(Chart comprehension data)
Start of Block

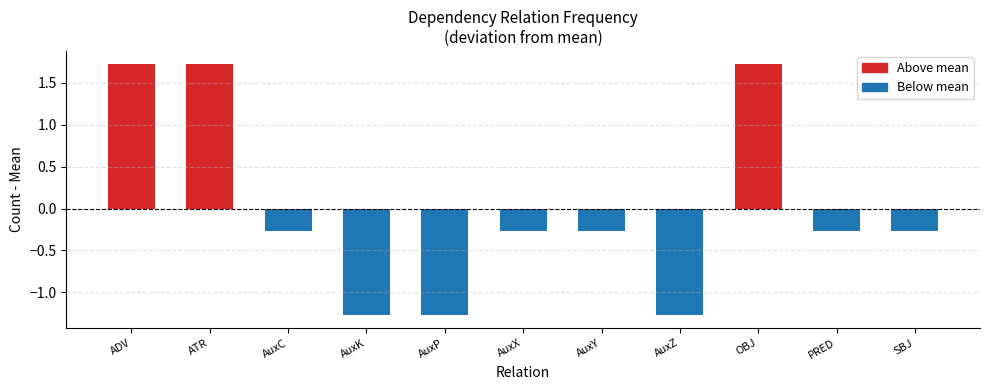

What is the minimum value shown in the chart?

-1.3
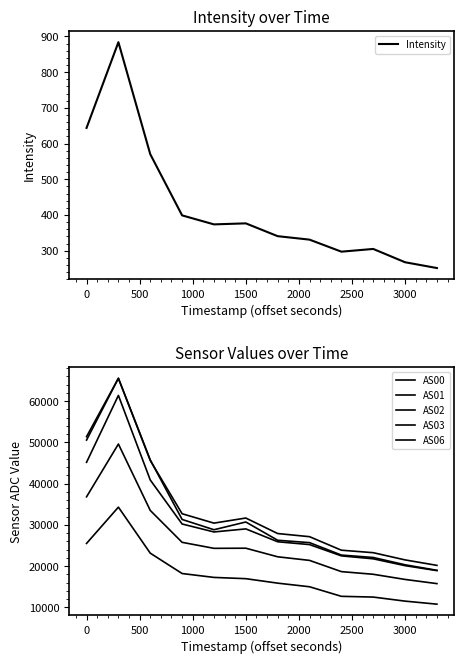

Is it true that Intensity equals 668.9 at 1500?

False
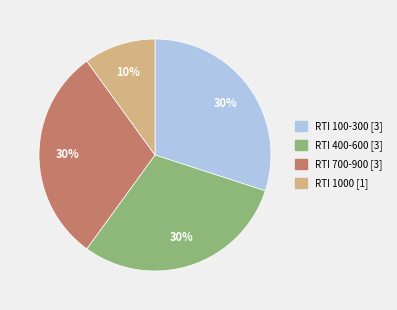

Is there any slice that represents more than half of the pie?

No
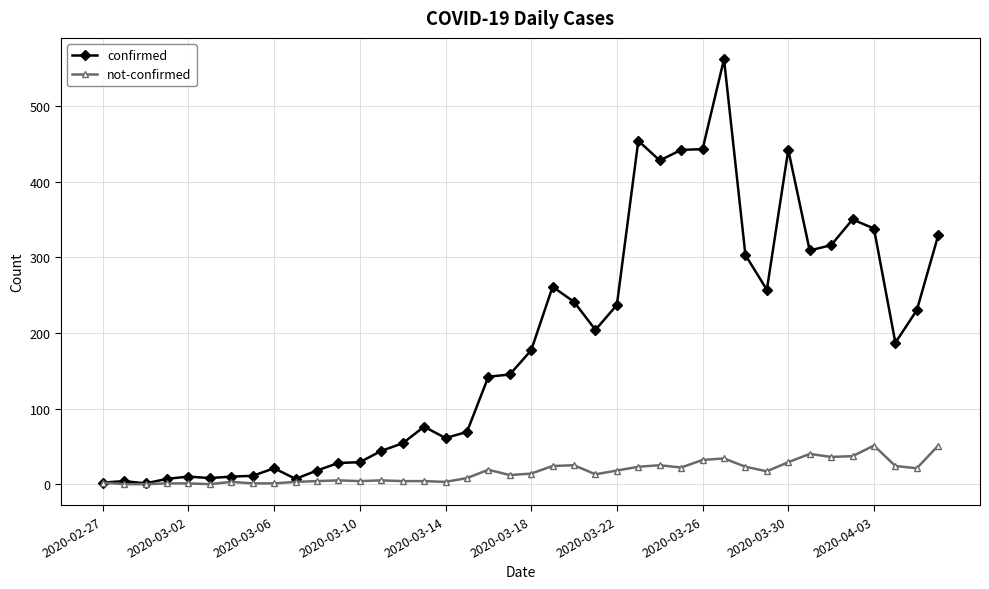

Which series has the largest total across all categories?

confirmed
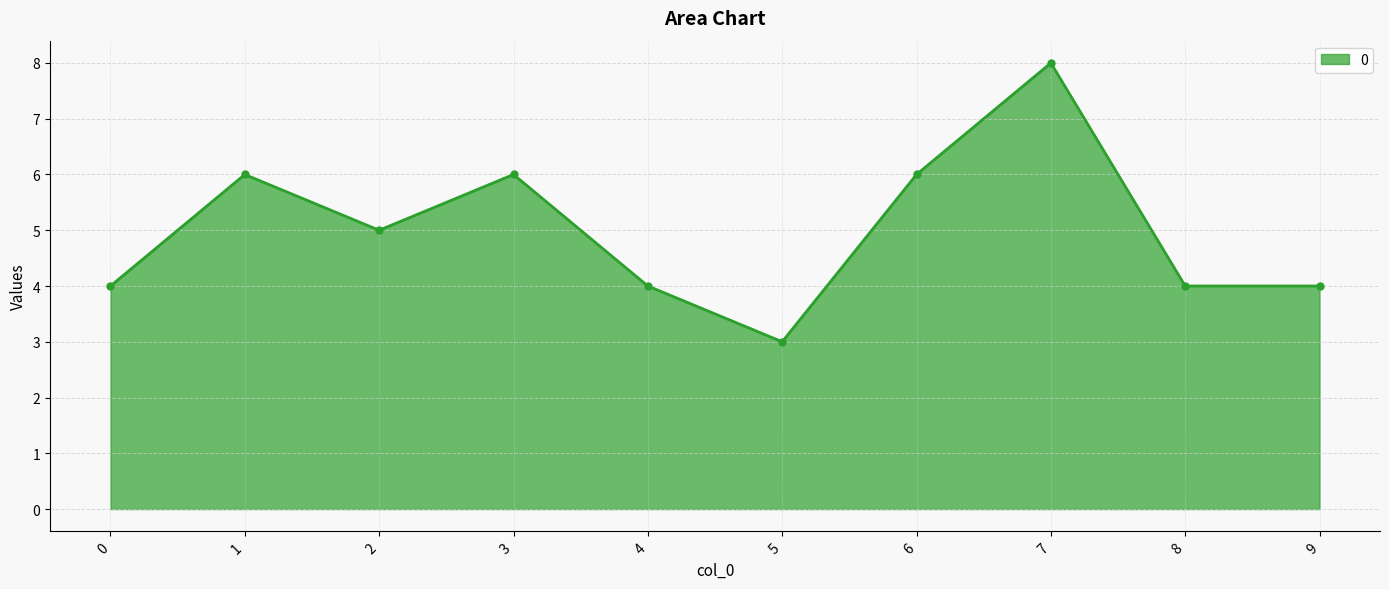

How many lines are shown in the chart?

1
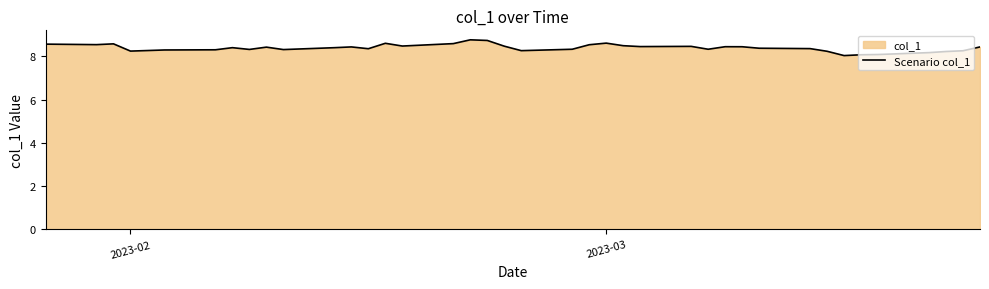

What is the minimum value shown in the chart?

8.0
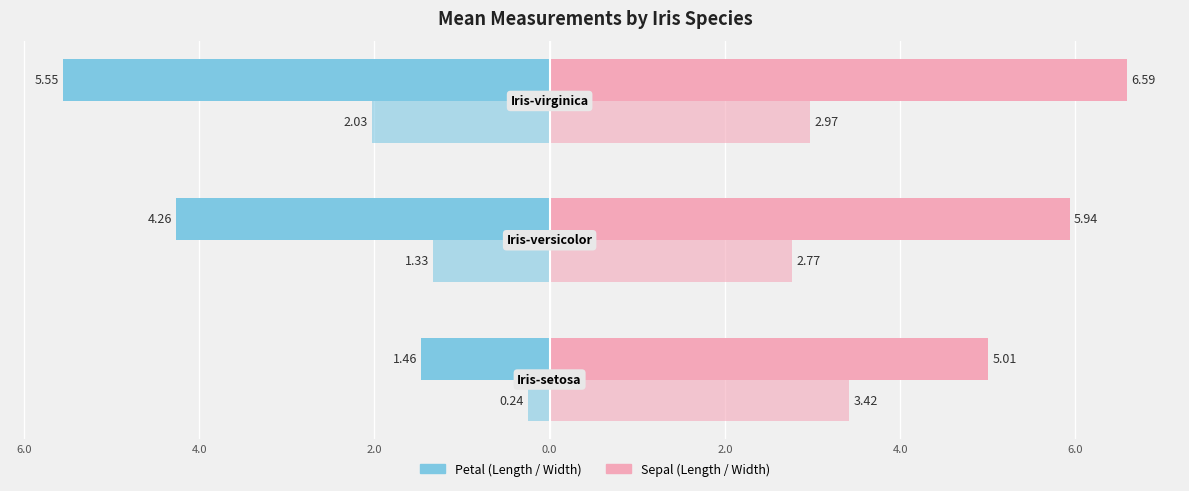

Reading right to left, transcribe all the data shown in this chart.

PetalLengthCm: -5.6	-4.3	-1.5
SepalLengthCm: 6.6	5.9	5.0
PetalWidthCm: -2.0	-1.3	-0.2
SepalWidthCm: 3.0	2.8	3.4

End of Block
Start of Block

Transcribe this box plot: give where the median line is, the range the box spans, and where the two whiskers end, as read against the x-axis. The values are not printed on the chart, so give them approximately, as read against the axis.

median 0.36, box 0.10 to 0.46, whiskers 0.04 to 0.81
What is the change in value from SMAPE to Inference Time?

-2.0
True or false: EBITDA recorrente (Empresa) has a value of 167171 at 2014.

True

End of Block

**Activity**
Start at the line in the listing that contains "Is there any" and stop after the line that contains "Reading right to", rewriting those lines with "chart" replaced by "graph" and everything else unchanged. Leave the pictures out of your answer.

**Task response**
Is there any slice that represents more than half of the pie?

No

Which series has the largest total across all categories?

confirmed

How many lines are shown in the graph?

1

What is the minimum value shown in the graph?

8.0

Reading right to left, transcribe all the data shown in this graph.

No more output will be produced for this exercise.